An exact, complete copy of the entries is needed, with the pictures left out.

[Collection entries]
== Segment start ==
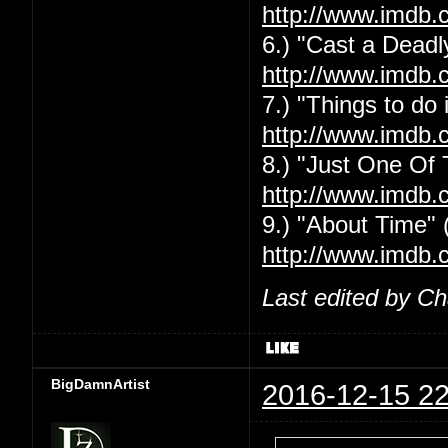
http://www.imdb.
6.) "Cast a Deadly
http://www.imdb.
7.) "Things to do
http://www.imdb.
8.) "Just One Of
http://www.imdb.
9.) "About Time" 
http://www.imdb.
Last edited by C
BigDamnArtist
2016-12-15 22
== Segment end ==
* ANSWER TO THIS EXERCISE *
http://www.imdb.
6.) "Cast a Deadly
http://www.imdb.
7.) "Things to do
http://www.imdb.
8.) "Just One Of
http://www.imdb.
9.) "About Time" 
http://www.imdb.
Last edited by C
BigDamnArtist
2016-12-15 22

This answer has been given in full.